Tifanny reage à regra do COI sobre atletas trans e aponta retrocesso

Douglas Lima
2 min de leitura
Tifanny reage à regra do COI sobre atletas trans e aponta retrocesso - Divulgação/Osasco

A jogadora de vôlei Tifanny Abreu, do Osasco, reagiu por meio das redes sociais sobre a nova política de elegibilidade do Comitê Olímpico Internacional (COI), que passa a limitar a participação de mulheres trans nos Jogos Olímpicos a partir de 2028.

A ponteira criticou a medida, chamando a decisão de retrocesso para o esporte. “Essa notícia é muito triste e representa um grande retrocesso para o esporte”, desabafou.

Em seguida, a atleta ampliou o debate, afirmando que a questão vai além das mulheres trans. Segundo ela, a nova regra pode afetar todas as mulheres no esporte e abrir precedentes para questionar a participação de atletas cisgênero, com base em critérios que considera controversos.

Tifanny também contestou o argumento de que a medida visa proteger o esporte feminino. Segundo ela, decisões desse tipo acabam reforçando processos de exclusão e questionam a participação das mulheres em diversos contextos, independentemente de seu desempenho atlético.

“Direitos não podem andar para trás. O mundo não pode regredir. Ou a gente se posiciona agora, ou aceita ver conquistas sendo desmontadas pouco a pouco por uma extrema direita que insiste em excluir, dividir, destruir”, destacou.

O COI anunciou, na última quinta-feira (26), uma nova política de elegibilidade que restringe a participação de mulheres trans nas Olímpiadas. A regra começará a valer a partir das Jogos Olímpicos de Los Angeles 2028 e determina que apenas “mulheres biológicas” poderão competir na categoria feminina, com a definição baseada em um exame específico do gene SRY, presente no cromossomo Y.
◆ ◆ ◆ ◆ ◆
=== Tarefa solicitada A ===
Transcreva da notícia sobre Tifanny o trecho que vai de "A jogadora de" até "partir de 2028.", inclusive.
=== Tarefa solicitada B ===
Segundo a notícia sobre Tifanny, a partir de quais Jogos Olímpicos a nova regra do COI começará a valer?

(Registros extraídos de um conjunto de dados)
◆ ◆ ◆ ◆ ◆
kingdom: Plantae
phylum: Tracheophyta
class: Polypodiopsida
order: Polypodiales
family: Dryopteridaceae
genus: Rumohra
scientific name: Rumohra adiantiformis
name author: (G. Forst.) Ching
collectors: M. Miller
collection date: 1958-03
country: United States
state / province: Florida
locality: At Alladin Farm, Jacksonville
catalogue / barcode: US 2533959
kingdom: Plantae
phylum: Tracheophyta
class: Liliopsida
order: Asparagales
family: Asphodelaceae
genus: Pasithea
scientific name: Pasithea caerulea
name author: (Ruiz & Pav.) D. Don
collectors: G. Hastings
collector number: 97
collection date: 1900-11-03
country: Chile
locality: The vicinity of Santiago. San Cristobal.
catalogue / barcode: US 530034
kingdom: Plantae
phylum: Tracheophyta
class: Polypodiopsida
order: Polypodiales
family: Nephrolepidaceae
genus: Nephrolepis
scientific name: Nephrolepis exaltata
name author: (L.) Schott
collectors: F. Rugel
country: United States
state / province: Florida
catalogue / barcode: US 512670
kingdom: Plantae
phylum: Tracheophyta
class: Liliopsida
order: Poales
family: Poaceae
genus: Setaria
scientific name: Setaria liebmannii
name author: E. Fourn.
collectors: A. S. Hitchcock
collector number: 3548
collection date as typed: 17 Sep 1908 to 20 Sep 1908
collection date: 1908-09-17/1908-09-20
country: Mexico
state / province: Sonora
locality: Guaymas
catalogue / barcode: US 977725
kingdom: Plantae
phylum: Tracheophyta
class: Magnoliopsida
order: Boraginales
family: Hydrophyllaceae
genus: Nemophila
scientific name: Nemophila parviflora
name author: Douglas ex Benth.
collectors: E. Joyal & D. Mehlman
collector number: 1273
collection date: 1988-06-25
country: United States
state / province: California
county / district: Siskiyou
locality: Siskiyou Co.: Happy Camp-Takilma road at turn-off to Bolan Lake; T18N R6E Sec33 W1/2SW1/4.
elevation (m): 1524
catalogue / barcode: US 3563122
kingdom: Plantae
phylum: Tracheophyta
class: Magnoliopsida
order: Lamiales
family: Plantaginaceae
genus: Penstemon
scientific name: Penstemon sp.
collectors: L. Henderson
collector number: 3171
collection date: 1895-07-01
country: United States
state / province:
◆ ◆ ◆ ◆ ◆
=== Resultado A ===
A jogadora de vôlei Tifanny Abreu, do Osasco, reagiu por meio das redes sociais sobre a nova política de elegibilidade do Comitê Olímpico Internacional (COI), que passa a limitar a participação de mulheres trans nos Jogos Olímpicos a partir de 2028.

=== Resultado B ===
A partir dos Jogos Olímpicos de Los Angeles 2028.